Search
  • Mike Goodrich

Episode 44 – How to Sing and Play an Instrument at the same time!

Updated: Sep 13


Over the years I’ve worked with hundreds of singers who play an instrument while performing.

If you do this, you know how challenging it can be to do both well.

In this episode I share what my years of experience working with these folks has taught me and how I’ve been able to assist them in becoming freer with this process.

This episode may not appear to be for everyone, however, even if you think you may want to play and sing at the same time some day, I think you’ll get a lot out of this.

Frankly, even if you never intend on playing and singing at the same time I feel this episode will still hold some nuggets you can use.

Enjoy!

Download This Episode!

The Inner Singer Podcast

Episode 44 – Transcripts

How to Sing and Play an Instrument at the Same Time

Well, hey there, everybody. This is Mike Goodrich. And thanks so much for tuning in to the Inner Singer Podcast. Welcome on this beautiful day in March. I don’t know when you’re hearing this, but it’s a beautiful day on March here in Southern California 2016.

I probably shouldn’t date myself. But luckily, the thing about the Inner Singer Podcast, and most things singing, is that they are not trendy or timely. They pretty much transcend all of that. It’s not like a hit song or some trend going on on Facebook, or teaching Facebook ads where, all of a sudden, you tune into this and say, “Oh my gosh! This guy recorded this on March of 2016. That’s a year ago.” All of a sudden, it’s not relevant anymore.

Well, the nice thing about this is this stuff is pretty much always relevant. So it never goes out of time.

So, I’m not terribly afraid of saying what the date is as I look out in this beautiful day, sunny March in Los Angeles. Wow! There’s a surprise.

Anyway, I hope you guys are well.

DATA EXTRACT
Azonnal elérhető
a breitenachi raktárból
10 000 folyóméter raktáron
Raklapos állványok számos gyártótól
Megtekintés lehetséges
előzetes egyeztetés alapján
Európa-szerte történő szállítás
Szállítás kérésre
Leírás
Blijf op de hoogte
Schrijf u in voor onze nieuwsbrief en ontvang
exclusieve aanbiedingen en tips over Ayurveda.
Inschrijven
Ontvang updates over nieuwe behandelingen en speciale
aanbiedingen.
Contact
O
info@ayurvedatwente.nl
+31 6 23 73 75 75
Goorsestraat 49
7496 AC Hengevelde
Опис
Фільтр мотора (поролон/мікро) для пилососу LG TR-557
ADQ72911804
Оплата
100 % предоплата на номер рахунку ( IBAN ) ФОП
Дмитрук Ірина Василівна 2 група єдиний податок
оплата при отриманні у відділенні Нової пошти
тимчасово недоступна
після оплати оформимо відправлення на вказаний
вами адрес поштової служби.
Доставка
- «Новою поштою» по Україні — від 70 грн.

* * *

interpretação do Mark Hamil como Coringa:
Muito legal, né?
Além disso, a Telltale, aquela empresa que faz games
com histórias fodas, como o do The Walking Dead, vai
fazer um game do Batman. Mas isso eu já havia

PROBLEM 1
Print the stretch of the episode page from "In this episode" through "out of this.".
PROBLEM 2
Say whether each statement agrees with the episode page, answering yes or no and quoting the deciding words from it: (a) The host has worked with hundreds of singers who play an instrument while performing. (b) The host says the episode is only useful to people who already play and sing at the same time. (c) The host describes most things about singing as trendy or timely.

ANSWER AREA 1
In this episode I share what my years of experience working with these folks has taught me and how I’ve been able to assist them in becoming freer with this process.

This episode may not appear to be for everyone, however, even if you think you may want to play and sing at the same time some day, I think you’ll get a lot out of this.

ANSWER AREA 2
(a) Yes: "Over the years I’ve worked with hundreds of singers who play an instrument while performing."
(b) No: "Frankly, even if you never intend on playing and singing at the same time I feel this episode will still hold some nuggets you can use."
(c) No: "the thing about the Inner Singer Podcast, and most things singing, is that they are not trendy or timely."